If you install any distribution in a single file system / (what you call the root system) it will contain a number of folders including the following:
/root - the home directory of the superuser;
/home - which contains the users' home directories;
/bin, /sbin, /lib - contain the system software. i.e. that which does not run in user space;
/usr - for software that does run in user space (actually, most software), contains /usr/bin, /usr/sbin, /usr/lib.
Note that the difference between bin and sbin is that the latter contains executables which only the superuser can run.
There are also /opt and /usr/local (with /usr/local/bin, /usr/local/lib) which are generally used for software from outside the distribution. For example, if you install Adobe Reader from Slackware, the executable will probably go in /usr/bin; if you download it from Adobe, then the files will probably finish up in /opt. Similarly, if you download and compile software, the makefiles usually direct the output files to /usr/local, though this can be changed.

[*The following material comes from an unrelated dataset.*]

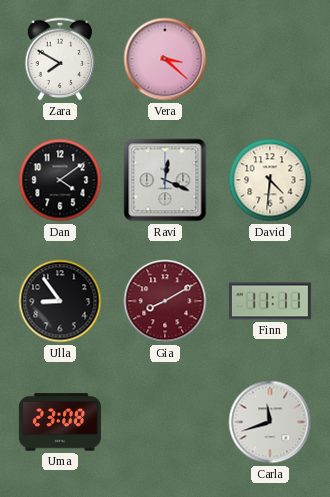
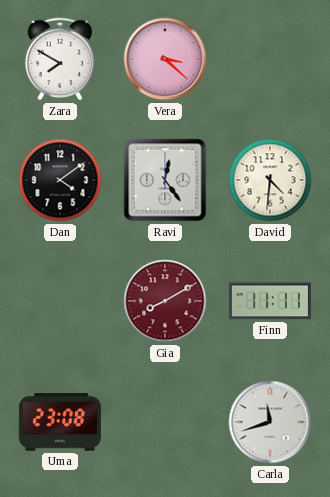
Ravi: 12:19 -> 12:24
Ulla: 8:54 -> none
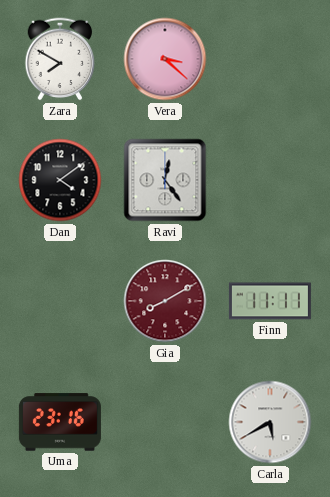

The problem is that if you reinstall the distribution, possibly updated, all will be overwritten and any non-distribution stuff lost. However, there is a way round. If you, for example, nominate a separate partition as /home, then the original folder /home will always be empty but the designated partition will be automatically mounted on it and will contain the user files. Now, if you reinstall, you can instruct the installer to use this partition as /home but not format it and thus preserve the old user files. You can do the same with /usr/local, so that /usr/local/bin etc. will be created on the new partition, and thus preserve the non-distribution stuff; whether you do so depends on whether you are likely to have anything to preserve.
Notice that installing software in any folder under /opt or /usr requires superuser permission and is available to all users. However, user files also contain /bin and /lib; users can normally install and run software here without permission, but it is only available to the specific user.